### 所给摘录
追赶法解三对角矩阵fortran
时间: 2023-06-29 15:16:33 浏览: 182
以下是用追赶法解三对角矩阵的 Fortran 代码:
```
SUBROUTINE tridiagonal_solver(N, A, B, C, R, X)
! Solve the tridiagonal system Ax = R using the Thomas algorithm
! where A, B, and C are the diagonal and off-diagonal elements of a tridiagonal matrix
! N is the number of unknowns, R is the right-hand side, and X is the solution vector
IMPLICIT NONE
INTEGER, INTENT(IN) :: N
REAL, DIMENSION(N), INTENT(IN) :: A, B, C, R
REAL, DIMENSION(N), INTENT(OUT) :: X
REAL :: M(N) ! temporary storage
INTEGER :: I
! Forward elimination
M(1) = B(1) / A(1)
DO I = 2, N-1
M(I) = B(I) / (A(I) - M(I-1) * C(I-1))
END DO
! Back substitution
X(N) = (R(N) - C(N-1) * X(N-1)) / (A(N) - C(N-1) * M(N-1))
DO I = N-1, 1, -1
X(I) = M(I) * X(I+1) + (R(I) - C(I) * X(I+1)) / A(I)
END DO
END SUBROUTINE tridiagonal_solver
```
这个代码使用了 Thomas 算法,也被称为追赶法。它是一种用于解三对角线性方程组的快速算法,具有良好的稳定性和可靠性。在这个代码中,首先进行了前向消元,然后进行了回带代入,最终得到了方程组的解X。

### 练习任务
**a.** 判断下列关于追赶法一文的说法是否与原文相符，逐条回答“是”或“否”，并原样引用起决定作用的原文词句：(i) 代码中的 Thomas 算法又叫追赶法；(ii) 代码先做回带代入，再做前向消元；(iii) 数组 M 用作临时存储。
**b.** 根据追赶法一文，用一到三句话说明它为什么认为 Thomas 算法适合解三对角线性方程组。

采集的数据

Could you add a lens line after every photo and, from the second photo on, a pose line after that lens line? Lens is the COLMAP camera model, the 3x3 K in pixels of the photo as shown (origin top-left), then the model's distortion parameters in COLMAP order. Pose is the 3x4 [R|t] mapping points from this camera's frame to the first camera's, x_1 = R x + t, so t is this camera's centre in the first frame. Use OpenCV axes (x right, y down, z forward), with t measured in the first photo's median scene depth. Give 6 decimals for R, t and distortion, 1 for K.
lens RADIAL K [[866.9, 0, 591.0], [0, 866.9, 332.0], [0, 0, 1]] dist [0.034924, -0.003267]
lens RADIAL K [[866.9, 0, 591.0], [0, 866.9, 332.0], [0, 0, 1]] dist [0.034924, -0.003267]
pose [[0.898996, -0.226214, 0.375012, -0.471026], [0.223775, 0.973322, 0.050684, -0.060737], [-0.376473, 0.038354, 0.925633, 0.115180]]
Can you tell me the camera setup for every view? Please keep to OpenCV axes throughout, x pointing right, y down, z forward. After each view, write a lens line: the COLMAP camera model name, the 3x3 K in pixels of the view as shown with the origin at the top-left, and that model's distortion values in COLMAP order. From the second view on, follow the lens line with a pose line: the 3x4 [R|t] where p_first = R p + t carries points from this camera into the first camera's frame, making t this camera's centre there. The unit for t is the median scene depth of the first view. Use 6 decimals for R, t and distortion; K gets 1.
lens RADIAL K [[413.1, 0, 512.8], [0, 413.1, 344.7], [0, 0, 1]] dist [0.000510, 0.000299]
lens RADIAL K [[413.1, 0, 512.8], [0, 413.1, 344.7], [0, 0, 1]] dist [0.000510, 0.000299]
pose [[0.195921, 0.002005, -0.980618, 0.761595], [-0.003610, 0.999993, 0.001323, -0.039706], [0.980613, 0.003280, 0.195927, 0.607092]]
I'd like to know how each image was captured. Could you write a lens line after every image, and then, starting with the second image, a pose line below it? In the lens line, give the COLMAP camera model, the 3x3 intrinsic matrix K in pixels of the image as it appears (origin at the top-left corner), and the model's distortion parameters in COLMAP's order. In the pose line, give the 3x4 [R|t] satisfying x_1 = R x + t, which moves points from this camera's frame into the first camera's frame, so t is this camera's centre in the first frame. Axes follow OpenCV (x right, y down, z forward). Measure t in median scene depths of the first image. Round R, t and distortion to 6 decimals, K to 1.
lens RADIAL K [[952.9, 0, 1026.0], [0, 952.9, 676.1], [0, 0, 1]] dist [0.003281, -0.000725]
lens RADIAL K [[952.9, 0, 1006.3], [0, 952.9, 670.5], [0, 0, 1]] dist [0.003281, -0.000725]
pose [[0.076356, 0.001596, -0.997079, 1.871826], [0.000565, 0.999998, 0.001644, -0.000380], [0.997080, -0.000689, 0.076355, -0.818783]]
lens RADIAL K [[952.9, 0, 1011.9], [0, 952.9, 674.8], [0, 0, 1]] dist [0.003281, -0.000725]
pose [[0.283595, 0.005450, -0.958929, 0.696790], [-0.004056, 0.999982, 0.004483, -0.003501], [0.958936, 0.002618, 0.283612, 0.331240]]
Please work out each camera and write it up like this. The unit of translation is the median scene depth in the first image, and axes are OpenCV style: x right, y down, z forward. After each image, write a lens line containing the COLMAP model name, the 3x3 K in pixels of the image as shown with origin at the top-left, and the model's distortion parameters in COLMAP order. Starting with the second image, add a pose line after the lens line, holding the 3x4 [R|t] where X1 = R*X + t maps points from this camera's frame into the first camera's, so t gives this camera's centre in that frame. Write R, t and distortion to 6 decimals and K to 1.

### 练习答案
**a.**
(i) 是。“这个代码使用了 Thomas 算法,也被称为追赶法。”
(ii) 否。“首先进行了前向消元,然后进行了回带代入”
(iii) 是。“REAL :: M(N) ! temporary storage”

**b.** 追赶法一文说，Thomas 算法是一种专门用于解三对角线性方程组的快速算法，而且稳定性和可靠性都很好。